═════ Source data ═════

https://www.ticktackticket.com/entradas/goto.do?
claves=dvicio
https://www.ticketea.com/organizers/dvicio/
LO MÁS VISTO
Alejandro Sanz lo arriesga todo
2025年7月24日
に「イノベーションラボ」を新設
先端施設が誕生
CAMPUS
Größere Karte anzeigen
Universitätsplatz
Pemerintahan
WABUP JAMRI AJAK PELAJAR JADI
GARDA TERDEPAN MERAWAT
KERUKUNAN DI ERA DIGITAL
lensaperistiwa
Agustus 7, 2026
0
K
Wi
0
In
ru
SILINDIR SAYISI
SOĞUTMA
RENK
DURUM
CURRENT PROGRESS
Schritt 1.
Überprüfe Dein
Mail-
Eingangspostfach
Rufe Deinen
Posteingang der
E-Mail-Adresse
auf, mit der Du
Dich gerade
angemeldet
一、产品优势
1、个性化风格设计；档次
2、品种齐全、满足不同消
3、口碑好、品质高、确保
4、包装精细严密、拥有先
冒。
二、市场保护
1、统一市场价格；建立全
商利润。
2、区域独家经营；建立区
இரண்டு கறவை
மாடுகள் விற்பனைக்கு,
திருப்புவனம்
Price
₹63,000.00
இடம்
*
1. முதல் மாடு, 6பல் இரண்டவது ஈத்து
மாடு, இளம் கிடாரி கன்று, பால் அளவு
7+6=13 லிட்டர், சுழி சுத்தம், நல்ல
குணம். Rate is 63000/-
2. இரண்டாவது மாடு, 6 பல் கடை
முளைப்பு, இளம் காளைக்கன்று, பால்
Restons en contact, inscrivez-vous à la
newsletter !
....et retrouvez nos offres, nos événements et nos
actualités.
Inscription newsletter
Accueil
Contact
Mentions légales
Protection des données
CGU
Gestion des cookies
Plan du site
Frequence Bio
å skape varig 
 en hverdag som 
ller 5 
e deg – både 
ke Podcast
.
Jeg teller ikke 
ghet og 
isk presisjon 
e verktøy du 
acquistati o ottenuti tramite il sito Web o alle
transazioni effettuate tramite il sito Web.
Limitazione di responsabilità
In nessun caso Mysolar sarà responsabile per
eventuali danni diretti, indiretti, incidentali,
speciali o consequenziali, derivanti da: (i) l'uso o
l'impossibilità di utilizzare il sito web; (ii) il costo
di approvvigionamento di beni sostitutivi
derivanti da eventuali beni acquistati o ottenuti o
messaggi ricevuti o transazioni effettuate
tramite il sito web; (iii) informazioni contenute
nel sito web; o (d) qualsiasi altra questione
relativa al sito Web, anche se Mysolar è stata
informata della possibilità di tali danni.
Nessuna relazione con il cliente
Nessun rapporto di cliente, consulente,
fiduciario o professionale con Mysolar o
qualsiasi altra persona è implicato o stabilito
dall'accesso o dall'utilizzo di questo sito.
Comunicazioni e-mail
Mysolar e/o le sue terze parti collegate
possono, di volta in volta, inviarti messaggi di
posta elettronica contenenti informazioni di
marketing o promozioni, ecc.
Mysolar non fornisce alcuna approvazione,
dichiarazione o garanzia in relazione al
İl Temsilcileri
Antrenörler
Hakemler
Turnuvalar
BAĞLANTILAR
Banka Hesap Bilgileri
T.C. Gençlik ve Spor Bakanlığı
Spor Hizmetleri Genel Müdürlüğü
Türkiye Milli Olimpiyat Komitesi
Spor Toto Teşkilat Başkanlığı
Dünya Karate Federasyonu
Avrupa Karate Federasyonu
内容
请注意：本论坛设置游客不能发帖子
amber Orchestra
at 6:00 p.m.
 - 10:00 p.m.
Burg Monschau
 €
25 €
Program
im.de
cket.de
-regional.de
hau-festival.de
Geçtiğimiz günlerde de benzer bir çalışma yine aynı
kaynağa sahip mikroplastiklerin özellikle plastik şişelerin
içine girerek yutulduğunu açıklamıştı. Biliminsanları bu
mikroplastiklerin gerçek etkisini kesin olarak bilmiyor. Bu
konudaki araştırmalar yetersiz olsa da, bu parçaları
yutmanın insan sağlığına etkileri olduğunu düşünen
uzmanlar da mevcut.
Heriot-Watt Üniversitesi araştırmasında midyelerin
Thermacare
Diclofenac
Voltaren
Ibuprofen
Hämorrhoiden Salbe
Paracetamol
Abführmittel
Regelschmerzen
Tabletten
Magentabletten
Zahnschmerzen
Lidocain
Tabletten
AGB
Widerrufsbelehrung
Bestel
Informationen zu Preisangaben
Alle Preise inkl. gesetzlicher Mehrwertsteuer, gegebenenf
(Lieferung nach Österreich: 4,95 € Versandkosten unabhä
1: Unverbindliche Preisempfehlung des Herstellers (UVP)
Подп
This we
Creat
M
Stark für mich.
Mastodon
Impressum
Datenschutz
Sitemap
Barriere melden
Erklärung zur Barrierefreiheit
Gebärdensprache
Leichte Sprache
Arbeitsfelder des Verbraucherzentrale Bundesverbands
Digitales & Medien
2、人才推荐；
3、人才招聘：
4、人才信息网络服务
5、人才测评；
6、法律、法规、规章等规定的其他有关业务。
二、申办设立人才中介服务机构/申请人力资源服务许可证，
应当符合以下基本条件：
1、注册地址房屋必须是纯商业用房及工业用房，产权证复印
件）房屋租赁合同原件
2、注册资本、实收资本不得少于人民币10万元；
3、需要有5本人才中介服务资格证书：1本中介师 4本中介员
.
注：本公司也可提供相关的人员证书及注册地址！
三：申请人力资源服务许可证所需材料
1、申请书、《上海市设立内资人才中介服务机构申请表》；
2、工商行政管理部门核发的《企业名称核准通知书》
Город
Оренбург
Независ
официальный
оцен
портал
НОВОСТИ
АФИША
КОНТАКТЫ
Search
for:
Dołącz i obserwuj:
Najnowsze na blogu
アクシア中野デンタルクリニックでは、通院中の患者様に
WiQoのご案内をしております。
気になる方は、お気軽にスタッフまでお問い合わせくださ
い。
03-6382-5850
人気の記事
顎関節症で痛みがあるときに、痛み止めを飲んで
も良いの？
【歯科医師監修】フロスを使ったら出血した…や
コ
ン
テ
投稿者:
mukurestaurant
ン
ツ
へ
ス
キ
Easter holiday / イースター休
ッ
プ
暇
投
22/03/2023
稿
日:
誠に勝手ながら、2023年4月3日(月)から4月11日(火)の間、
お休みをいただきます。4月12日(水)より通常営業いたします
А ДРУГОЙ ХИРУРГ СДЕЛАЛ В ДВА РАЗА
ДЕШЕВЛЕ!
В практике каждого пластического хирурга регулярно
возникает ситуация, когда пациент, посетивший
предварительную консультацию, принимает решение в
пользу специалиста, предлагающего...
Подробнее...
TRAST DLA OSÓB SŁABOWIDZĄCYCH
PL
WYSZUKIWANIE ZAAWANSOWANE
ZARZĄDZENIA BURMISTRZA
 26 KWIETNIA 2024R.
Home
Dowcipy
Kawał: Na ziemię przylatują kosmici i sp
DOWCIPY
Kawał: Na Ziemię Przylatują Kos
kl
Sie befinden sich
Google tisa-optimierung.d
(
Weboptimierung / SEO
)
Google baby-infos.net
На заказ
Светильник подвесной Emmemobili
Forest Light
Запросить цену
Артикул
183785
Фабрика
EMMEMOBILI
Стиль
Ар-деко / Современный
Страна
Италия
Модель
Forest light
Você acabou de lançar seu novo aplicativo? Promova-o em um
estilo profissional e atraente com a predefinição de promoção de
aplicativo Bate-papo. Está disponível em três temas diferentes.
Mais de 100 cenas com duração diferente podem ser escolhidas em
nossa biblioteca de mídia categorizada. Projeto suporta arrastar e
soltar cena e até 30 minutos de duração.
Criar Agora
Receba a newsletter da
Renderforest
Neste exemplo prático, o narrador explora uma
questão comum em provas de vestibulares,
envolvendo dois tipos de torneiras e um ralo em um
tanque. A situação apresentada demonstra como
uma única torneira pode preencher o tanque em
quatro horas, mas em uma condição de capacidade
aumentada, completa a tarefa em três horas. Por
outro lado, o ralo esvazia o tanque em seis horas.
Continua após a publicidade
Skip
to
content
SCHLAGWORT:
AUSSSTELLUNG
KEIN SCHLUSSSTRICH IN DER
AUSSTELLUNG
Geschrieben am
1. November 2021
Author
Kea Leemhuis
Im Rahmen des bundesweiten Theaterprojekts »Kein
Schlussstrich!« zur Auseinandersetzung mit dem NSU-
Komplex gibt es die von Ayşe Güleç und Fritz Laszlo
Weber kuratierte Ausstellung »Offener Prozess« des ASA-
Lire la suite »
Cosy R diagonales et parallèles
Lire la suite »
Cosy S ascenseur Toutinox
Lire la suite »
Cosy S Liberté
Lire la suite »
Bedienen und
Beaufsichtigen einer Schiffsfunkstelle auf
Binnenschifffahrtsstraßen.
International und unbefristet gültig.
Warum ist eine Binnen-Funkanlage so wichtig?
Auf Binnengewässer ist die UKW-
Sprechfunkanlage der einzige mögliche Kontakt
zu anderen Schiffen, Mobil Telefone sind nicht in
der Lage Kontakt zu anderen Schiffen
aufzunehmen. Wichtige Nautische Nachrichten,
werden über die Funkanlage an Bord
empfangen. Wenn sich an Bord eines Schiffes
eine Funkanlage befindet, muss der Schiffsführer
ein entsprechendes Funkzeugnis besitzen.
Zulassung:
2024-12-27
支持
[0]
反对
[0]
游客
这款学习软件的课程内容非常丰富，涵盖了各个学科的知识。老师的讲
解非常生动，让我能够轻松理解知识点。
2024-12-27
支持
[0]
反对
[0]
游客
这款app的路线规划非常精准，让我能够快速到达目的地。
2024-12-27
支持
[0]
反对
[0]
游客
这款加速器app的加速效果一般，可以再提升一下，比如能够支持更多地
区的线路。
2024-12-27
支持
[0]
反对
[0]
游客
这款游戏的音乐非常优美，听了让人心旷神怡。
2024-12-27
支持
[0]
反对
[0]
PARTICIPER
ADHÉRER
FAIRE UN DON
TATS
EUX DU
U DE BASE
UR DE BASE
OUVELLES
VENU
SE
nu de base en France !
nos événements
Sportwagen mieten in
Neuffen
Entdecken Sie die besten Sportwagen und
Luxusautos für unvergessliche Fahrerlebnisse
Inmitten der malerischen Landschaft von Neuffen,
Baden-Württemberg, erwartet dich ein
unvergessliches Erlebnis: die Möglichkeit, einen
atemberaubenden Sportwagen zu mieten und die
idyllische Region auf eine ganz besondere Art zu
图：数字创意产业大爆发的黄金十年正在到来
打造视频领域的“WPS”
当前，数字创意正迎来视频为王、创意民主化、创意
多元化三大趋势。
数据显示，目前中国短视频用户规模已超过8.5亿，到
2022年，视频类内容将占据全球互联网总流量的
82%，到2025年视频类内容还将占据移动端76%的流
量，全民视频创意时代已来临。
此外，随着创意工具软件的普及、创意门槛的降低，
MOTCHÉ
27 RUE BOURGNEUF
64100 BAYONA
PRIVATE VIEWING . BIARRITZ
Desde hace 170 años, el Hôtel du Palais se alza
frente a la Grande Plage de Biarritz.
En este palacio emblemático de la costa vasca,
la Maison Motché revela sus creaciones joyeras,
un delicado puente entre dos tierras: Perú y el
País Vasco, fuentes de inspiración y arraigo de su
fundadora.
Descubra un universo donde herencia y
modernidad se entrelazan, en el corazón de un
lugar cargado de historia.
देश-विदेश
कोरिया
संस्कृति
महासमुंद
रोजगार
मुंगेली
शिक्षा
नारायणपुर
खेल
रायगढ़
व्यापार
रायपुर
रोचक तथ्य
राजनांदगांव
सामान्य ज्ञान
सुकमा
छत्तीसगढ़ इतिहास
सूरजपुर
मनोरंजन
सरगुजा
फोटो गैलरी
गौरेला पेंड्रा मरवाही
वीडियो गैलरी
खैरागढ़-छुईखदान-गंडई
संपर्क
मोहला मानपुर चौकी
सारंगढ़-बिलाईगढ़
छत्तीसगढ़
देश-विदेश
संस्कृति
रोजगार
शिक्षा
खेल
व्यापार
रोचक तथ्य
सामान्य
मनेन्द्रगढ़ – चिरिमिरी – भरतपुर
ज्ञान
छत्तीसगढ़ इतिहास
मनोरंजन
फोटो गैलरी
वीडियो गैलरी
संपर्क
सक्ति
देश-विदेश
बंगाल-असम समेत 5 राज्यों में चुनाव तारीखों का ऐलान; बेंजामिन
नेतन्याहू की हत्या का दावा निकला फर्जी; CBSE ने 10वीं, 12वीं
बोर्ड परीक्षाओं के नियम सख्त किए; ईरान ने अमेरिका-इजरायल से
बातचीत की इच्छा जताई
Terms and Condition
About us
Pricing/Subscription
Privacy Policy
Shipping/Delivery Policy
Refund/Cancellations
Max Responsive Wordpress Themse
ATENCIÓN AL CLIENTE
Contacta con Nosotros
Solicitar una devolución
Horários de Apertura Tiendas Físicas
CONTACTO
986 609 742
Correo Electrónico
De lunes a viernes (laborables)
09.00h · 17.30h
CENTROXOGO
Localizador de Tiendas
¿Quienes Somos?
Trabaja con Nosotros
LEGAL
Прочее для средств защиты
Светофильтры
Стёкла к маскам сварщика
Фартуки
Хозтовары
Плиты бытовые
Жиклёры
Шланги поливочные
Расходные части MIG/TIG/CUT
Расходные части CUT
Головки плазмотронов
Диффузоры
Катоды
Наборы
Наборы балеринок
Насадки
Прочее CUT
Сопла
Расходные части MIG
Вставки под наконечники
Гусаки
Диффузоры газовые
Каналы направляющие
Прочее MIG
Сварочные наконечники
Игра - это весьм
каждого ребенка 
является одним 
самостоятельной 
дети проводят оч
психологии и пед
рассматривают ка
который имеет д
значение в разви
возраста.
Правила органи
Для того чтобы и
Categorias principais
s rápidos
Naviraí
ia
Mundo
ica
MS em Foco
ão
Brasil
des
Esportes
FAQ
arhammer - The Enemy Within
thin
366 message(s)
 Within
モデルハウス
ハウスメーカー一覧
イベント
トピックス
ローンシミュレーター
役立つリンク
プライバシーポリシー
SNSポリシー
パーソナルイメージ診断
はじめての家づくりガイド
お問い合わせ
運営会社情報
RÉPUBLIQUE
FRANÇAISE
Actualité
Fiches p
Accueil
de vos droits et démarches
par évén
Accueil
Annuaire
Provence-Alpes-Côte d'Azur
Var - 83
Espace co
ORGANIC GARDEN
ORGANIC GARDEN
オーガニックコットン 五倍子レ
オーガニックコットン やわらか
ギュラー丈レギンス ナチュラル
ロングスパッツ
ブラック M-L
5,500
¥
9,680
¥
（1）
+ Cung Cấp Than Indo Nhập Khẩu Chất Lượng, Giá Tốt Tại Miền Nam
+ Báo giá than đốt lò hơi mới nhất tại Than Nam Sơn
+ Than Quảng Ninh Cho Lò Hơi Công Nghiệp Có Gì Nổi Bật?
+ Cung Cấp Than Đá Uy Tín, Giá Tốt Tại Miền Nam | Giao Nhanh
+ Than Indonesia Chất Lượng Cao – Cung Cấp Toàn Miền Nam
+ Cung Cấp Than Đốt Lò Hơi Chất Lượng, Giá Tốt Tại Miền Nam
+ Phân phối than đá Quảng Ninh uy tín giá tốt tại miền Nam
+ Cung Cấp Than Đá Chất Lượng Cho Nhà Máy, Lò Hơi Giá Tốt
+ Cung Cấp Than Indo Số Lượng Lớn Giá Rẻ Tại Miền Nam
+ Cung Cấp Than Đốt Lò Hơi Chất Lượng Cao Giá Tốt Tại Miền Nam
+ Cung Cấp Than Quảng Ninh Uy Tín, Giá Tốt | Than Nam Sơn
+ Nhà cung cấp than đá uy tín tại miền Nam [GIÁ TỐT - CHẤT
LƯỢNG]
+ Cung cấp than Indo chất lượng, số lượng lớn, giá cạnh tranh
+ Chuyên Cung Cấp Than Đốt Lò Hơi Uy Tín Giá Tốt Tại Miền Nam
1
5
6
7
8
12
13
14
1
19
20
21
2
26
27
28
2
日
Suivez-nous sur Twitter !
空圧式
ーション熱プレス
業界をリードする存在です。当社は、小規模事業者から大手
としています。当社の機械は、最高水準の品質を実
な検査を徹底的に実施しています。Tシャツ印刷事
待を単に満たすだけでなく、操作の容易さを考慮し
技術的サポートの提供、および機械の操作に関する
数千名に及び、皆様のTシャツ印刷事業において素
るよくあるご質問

═════

## [Written task]
Go through the entries above and report every line in which the word "каждого" appears.

## [Answer for the task]
В практике каждого пластического хирурга регулярно
каждого ребенка 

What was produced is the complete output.